Design for Good
Create an object that raises awareness of a situation or a cause. The situation or cause should be local. Your object can be a poster or a video for a campaign to raise awareness and/or support. If it is a poster, it should be printable at a size of at least 8.5 x 11. If you are creating a video, it should be no longer than 3 minutes. The inspiration for this is based on the AIGA’s Design for Good platform.
As commercial artists and designers, it should come as no surprise that the majority of what we do is geared towards moving commerce and increasing consumption of goods. What we typically do to offset this is to do pro bono work or work for the common good. The AIGA is helping to promote this idea, raise awareness of the need for design in social arenas and help remind us that design should be a tool for good. We need to always be mindful of the fact that we should be constantly looking for ways to improve the world around us.
Investigate a social issue, cause or a non-profit organization (NPO) that you feel strongly about supporting or raising awareness of. For this assignment, you need to be aware of it’s impact in terms of published numbers e.g. the estimated number of homeless youth in Lane County or the number of animals that are abandoned within a given time frame. Use the most appropriate resources available to start building data for an argument. These resources may be freely available on the internet. Everyone doing this assignment should contact a reference librarian to determine where their best starting point for investigation should be. Research is key to this assignment. Don’t forget to consider who your audience is at this stage. Knowing your audience will help shape how you are making your argument.
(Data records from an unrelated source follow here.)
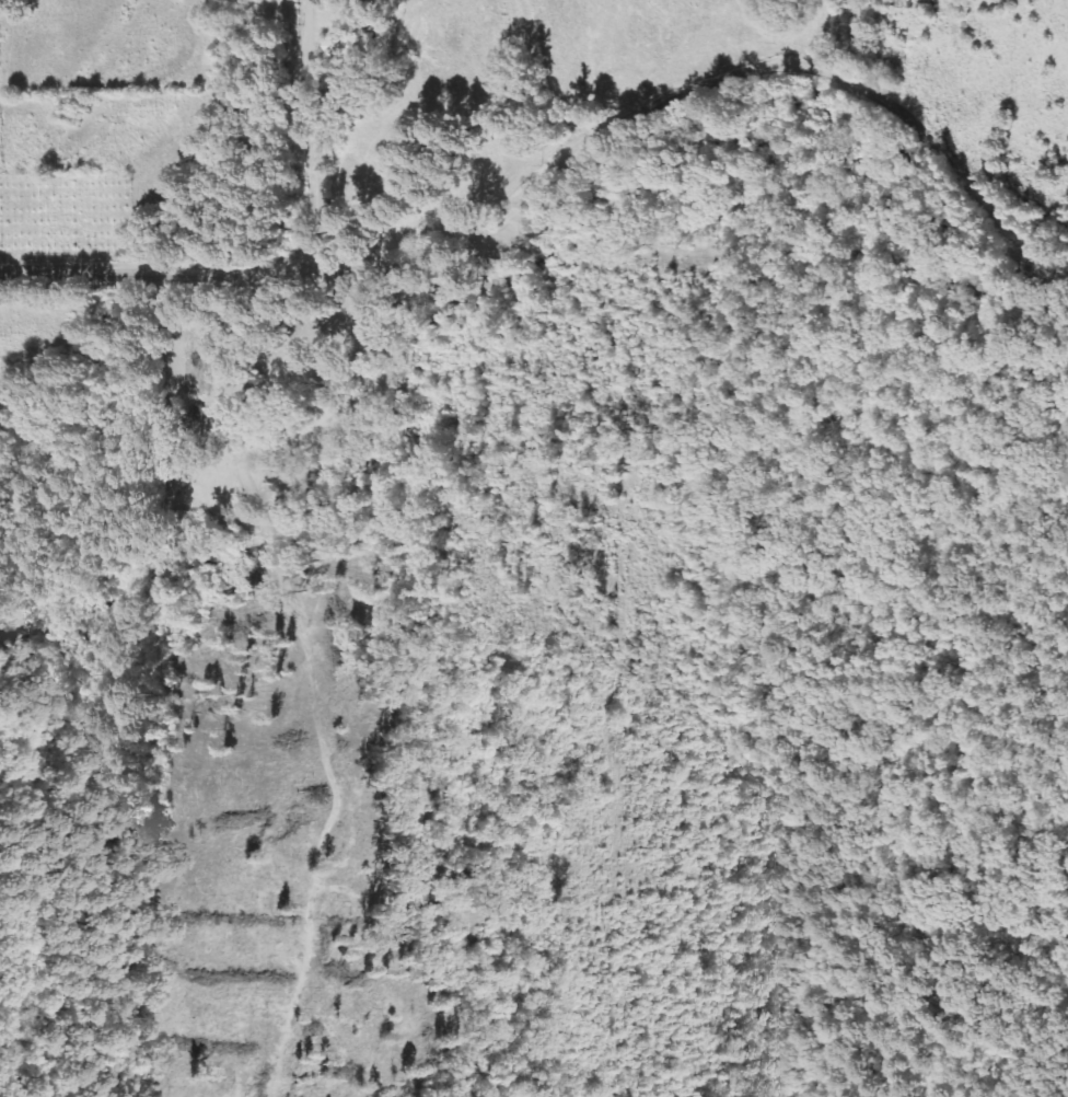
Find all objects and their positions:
road: (770, 54)
road: (311, 143)
road: (14, 196)
road: (494, 242)

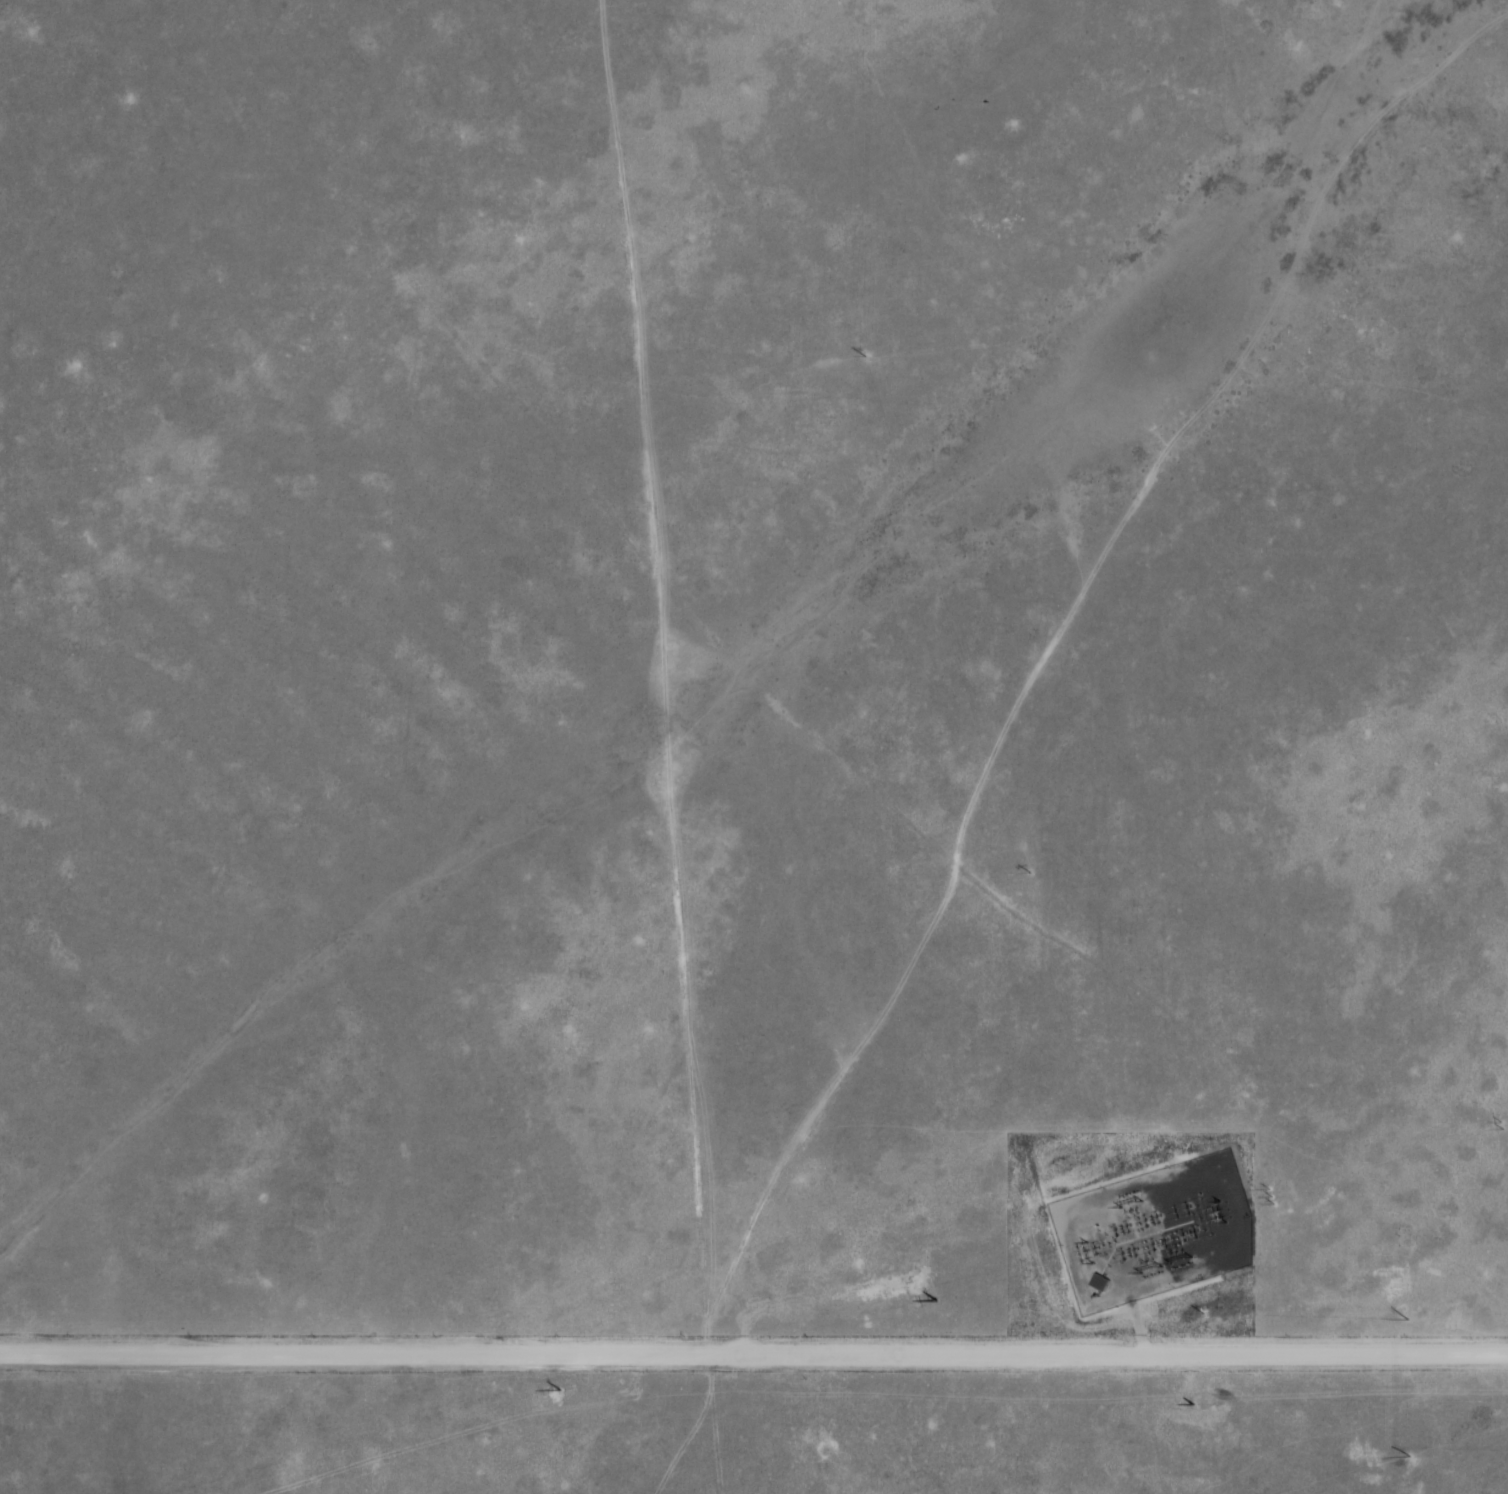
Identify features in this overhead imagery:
power tower: (1501, 1124)
power tower: (1270, 1194)
power tower: (1120, 1197)
power tower: (1212, 1211)
power substation: (1152, 1231)
power tower: (1076, 1252)
power tower: (1180, 1265)
power tower: (1145, 1275)
building: (1096, 1283)
road: (754, 1349)

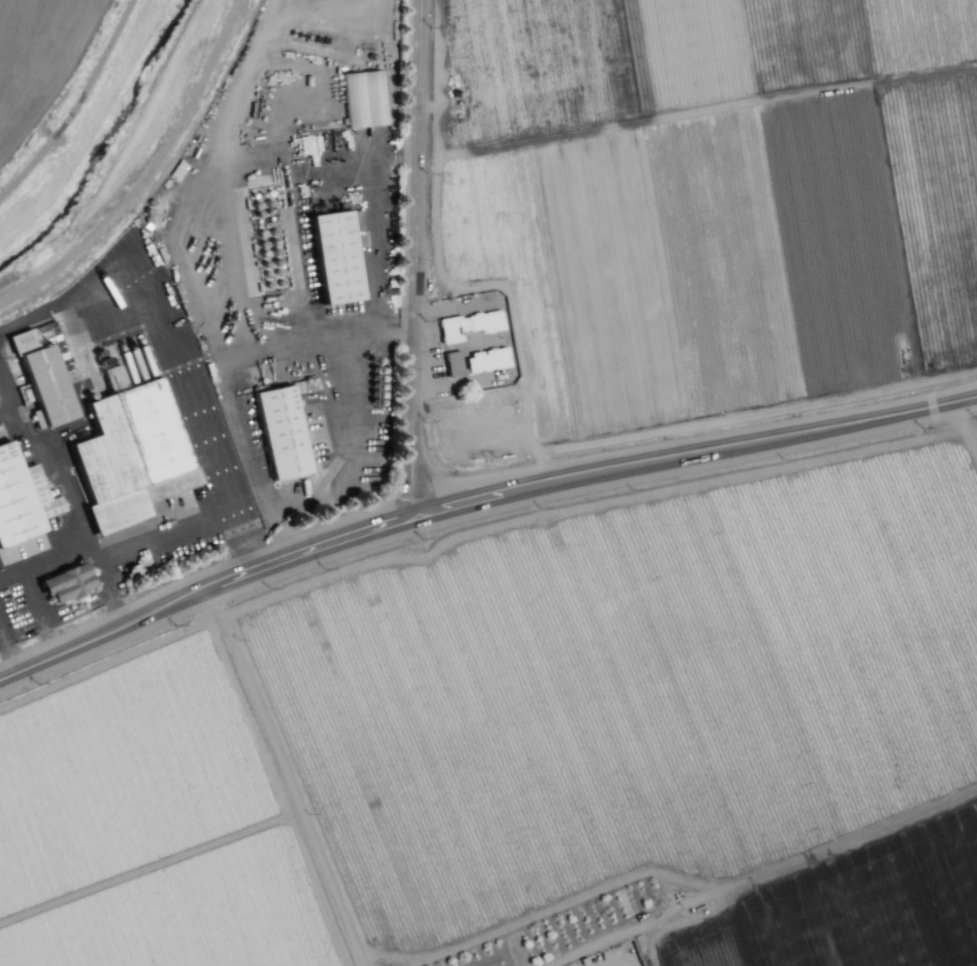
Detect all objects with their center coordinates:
crop: (35, 54)
building: (363, 98)
road: (74, 103)
crop: (55, 216)
road: (417, 258)
building: (335, 260)
building: (467, 324)
building: (22, 340)
road: (178, 352)
building: (486, 360)
building: (452, 363)
road: (225, 369)
building: (46, 384)
building: (286, 434)
road: (352, 445)
building: (136, 469)
road: (72, 492)
building: (22, 498)
road: (476, 503)
crop: (589, 548)
building: (65, 582)
road: (28, 584)
road: (287, 783)

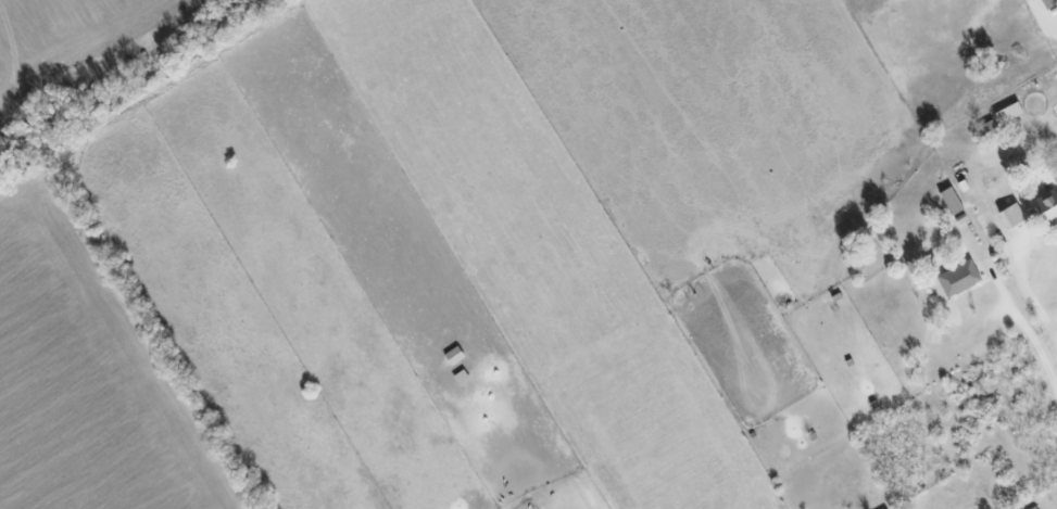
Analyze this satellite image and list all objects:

Once you have determined what your argument is going to be and how you are going to support it, your next step is to think about how you are going to represent the issue.
The first thing to get out of the way is determining the medium. If you feel more comfortable with static imagery then consider a poster campaign. Some of you will feel more comfortable with moving images, in which case a video will feel like a natural choice for your first decision. Video can be comprised of a lot of things, namely traditional video, animation either through an image sequence shot on camera, or computer based animation. You can also make your video a hybrid of static imagery, motion sequences and traditional video if the project is best served by those decisions. From the very start of the project, you want to make your decisions based on what is best for convincing your target audience that this issue has weight or that your NPO is worth supporting.
If you are going the print route, keep in mind that your images should be able to be printed at their desired size multiplied by 300 pixels per inch. Thus if you had an image you wanted displayed at 5 x 7 inches within your poster, that image should be around 1500 x 2100 pixels minimum to print without losing quality. Avoid using an excess of colors (for an additional challenge try to work with just 1!) or typefaces (limit yourself to 3 at the most). With this exercise, your tools are visual, type, space and your intuition about how they should be arranged. Before using any tools, you should thumbnail at least 10 times and do several roughs when you decide on a layout before even touching a computer to do the layout. Refer back to Golombisky’s text, Whitespace is Not Your Enemy as a guide for laying out your project and other considerations about color, type and space.
For those of you geared towards the creation of moving images, you will want to script and storyboard your idea before breaking out any cameras. Again, refer back to our course text Whitespace is Not Your Enemy to understand what shot types are possible and get an overview of the issues you will want to consider when constructing your sequence. Your time limits are a minimum of 1 minute and a maximum of 3.
Whether you choose a poster or a video, you must use work that you have produced or is licensed for re-use (e.g. CreativeCommons or public domain material or have been given written permission to use.) This goes for everything including but not limited to images, graphics, logos, videos, animations, sounds, and music.
Handing it in
You will be turning this project in just like all the other projects this term (on your blogs) with a few more additions:
- Those of you producing a poster will also need to hand in a version large enough for print at 8.5 x 11 inches in either JPEG, PNG or PDF format.
- Video producers will likewise need to hand in their finished video at full resolution (the same file you uploaded to YouTube).
Both the poster images and videos will need to be handed in to the dropbox on the Class Materials Server at school (sorry, can’t do this from home.) When you name your files, make sure you do so with the following naming convention:
(of course, use your last name instead of putting “LastName” if you would like credit for this assignment.)
When creating your blog post to display your work, you will either embed the image like you have done all term or embed the video like you did for the Animation & Video exercise. Embedding is always preferred to linking and will be necessary for full points on this assignment!
Finally, make sure you categorize this as Term Project so that your post syndicates to the correct areas for all of us in class to find!